» **EXERCISE REQUIREMENTS**
Give the listing back in full, exactly as written, with the pictures removed.

» **DATA RECORDS**
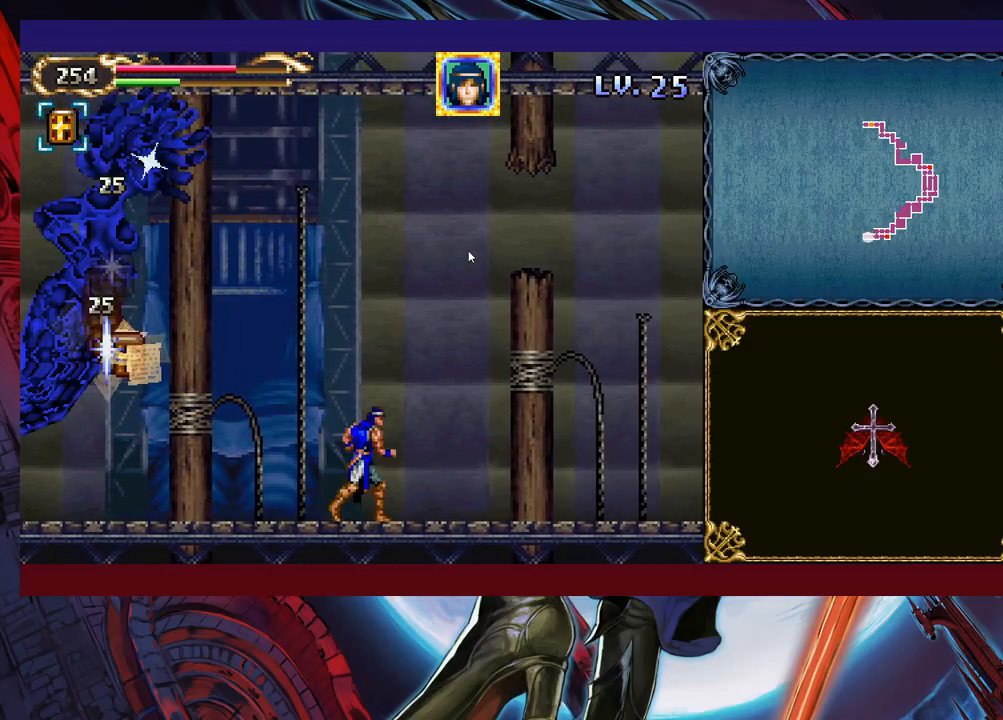
{"buttons": [], "left_stick": "center", "events": [[33, "left_stick", "center"]]}
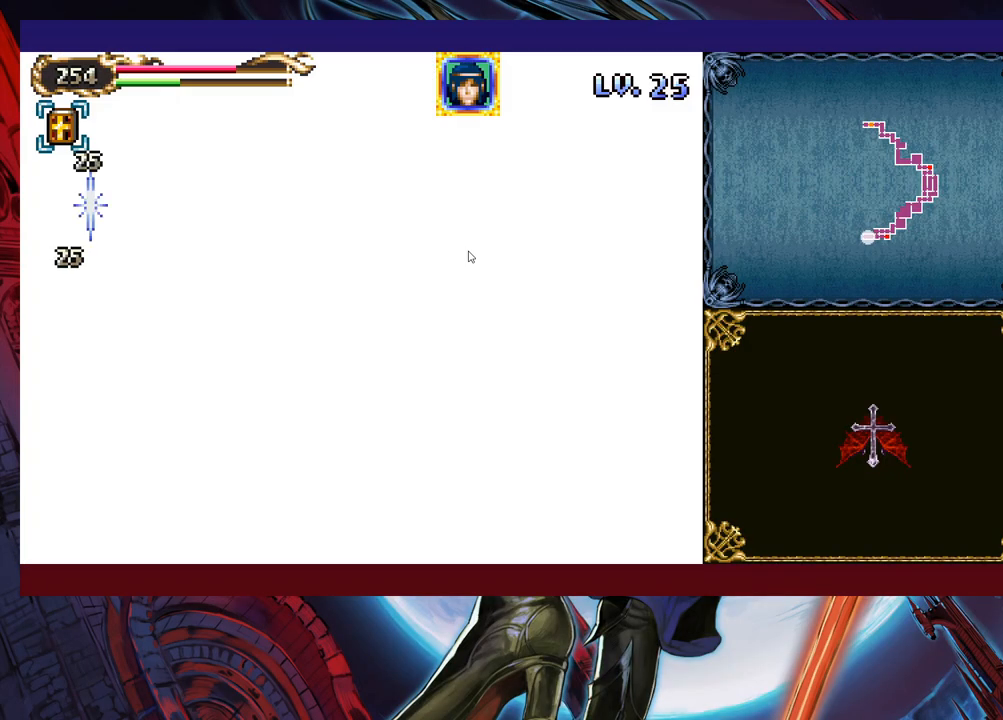
{"buttons": ["B"], "left_stick": "center", "events": [[483, "B", "down"]]}
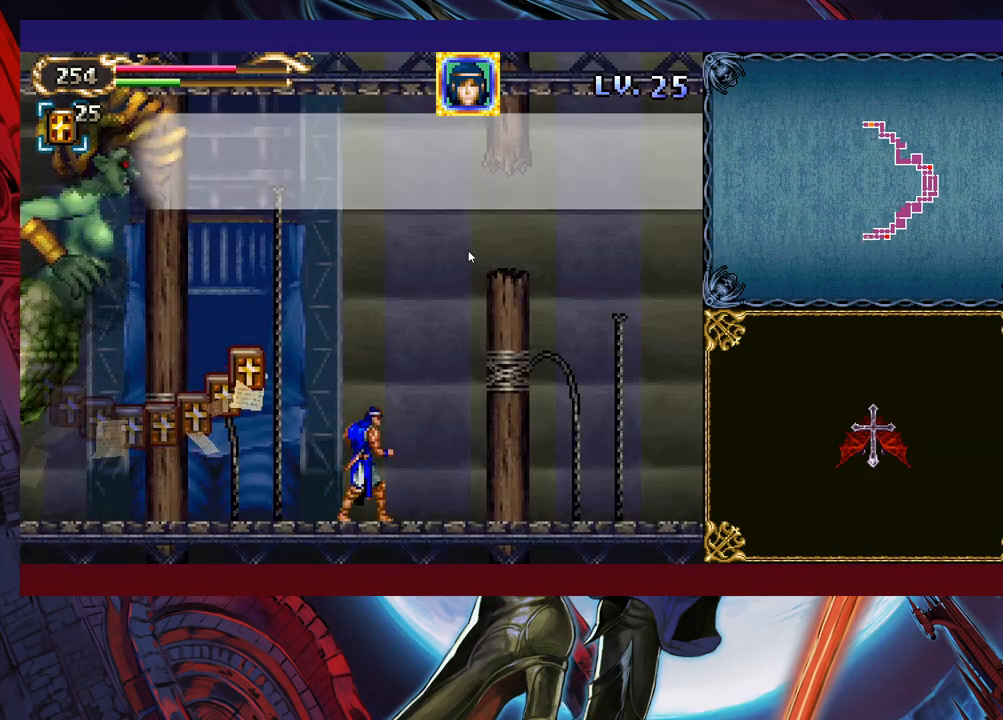
{"buttons": [], "left_stick": "right", "events": [[67, "left_stick", "left"], [133, "X", "down"], [283, "left_stick", "center"], [333, "X", "up"], [367, "B", "up"], [367, "left_stick", "right"]]}
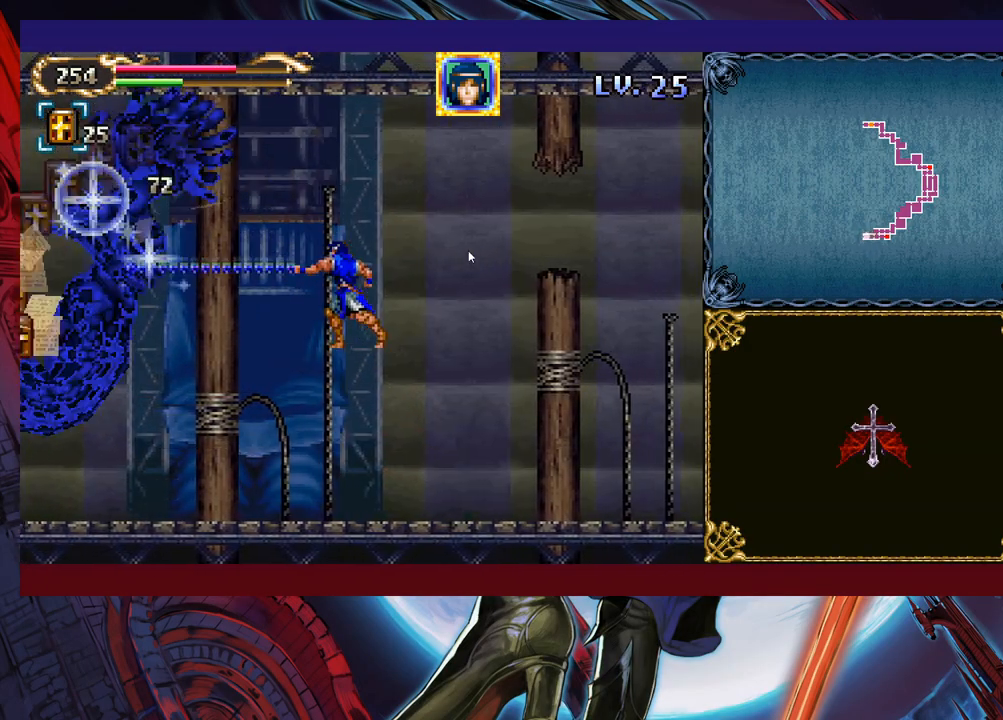
{"buttons": [], "left_stick": "center", "events": [[17, "left_stick", "center"], [133, "B", "down"], [183, "X", "down"], [233, "B", "up"], [283, "X", "up"]]}
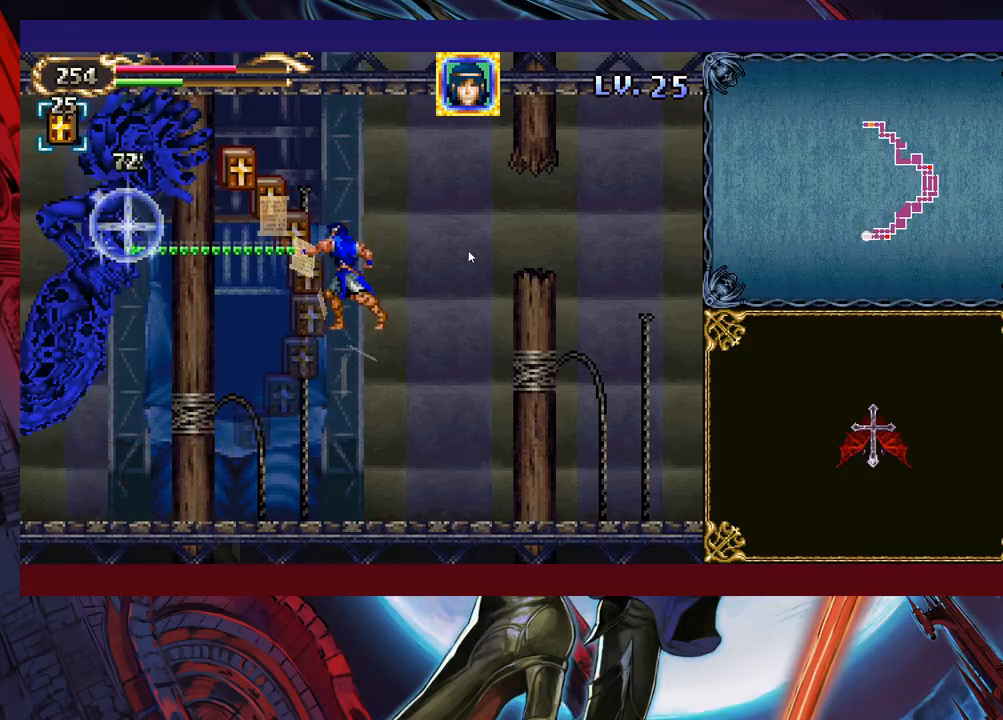
{"buttons": ["B"], "left_stick": "up-left", "events": [[383, "B", "down"], [417, "left_stick", "up-left"]]}
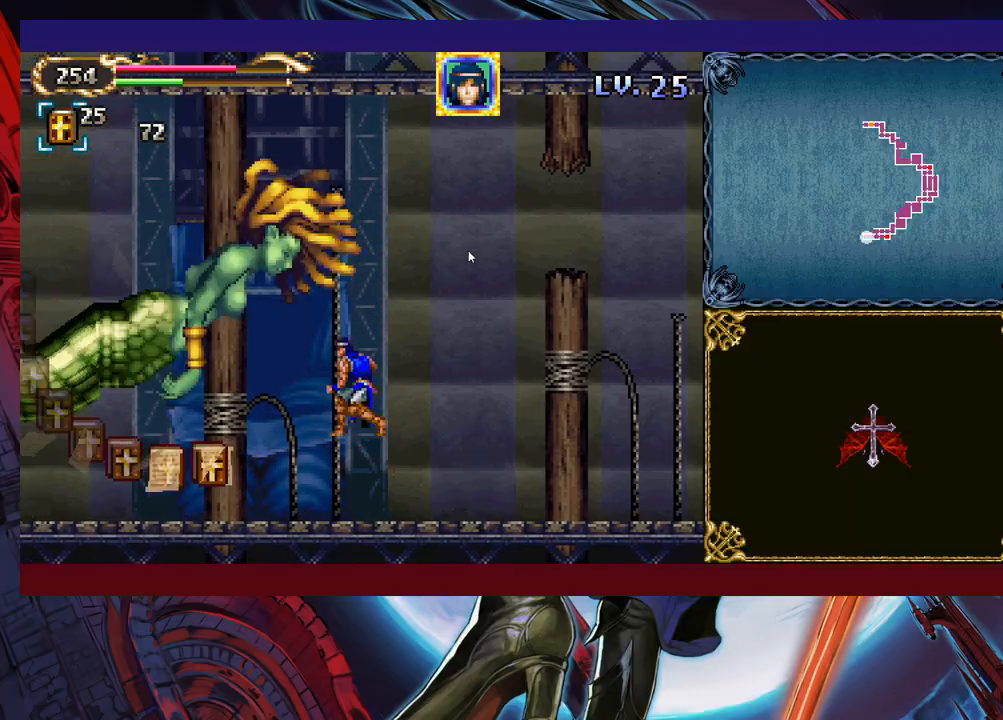
{"buttons": [], "left_stick": "center", "events": [[33, "X", "down"], [83, "B", "up"], [83, "left_stick", "up-right"], [133, "X", "up"], [133, "left_stick", "right"], [467, "left_stick", "center"]]}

» **RESULT OF THE TASK**
{"buttons": [], "left_stick": "center", "events": [[33, "left_stick", "center"]]}
{"buttons": ["B"], "left_stick": "center", "events": [[483, "B", "down"]]}
{"buttons": [], "left_stick": "right", "events": [[67, "left_stick", "left"], [133, "X", "down"], [283, "left_stick", "center"], [333, "X", "up"], [367, "B", "up"], [367, "left_stick", "right"]]}
{"buttons": [], "left_stick": "center", "events": [[17, "left_stick", "center"], [133, "B", "down"], [183, "X", "down"], [233, "B", "up"], [283, "X", "up"]]}
{"buttons": ["B"], "left_stick": "up-left", "events": [[383, "B", "down"], [417, "left_stick", "up-left"]]}
{"buttons": [], "left_stick": "center", "events": [[33, "X", "down"], [83, "B", "up"], [83, "left_stick", "up-right"], [133, "X", "up"], [133, "left_stick", "right"], [467, "left_stick", "center"]]}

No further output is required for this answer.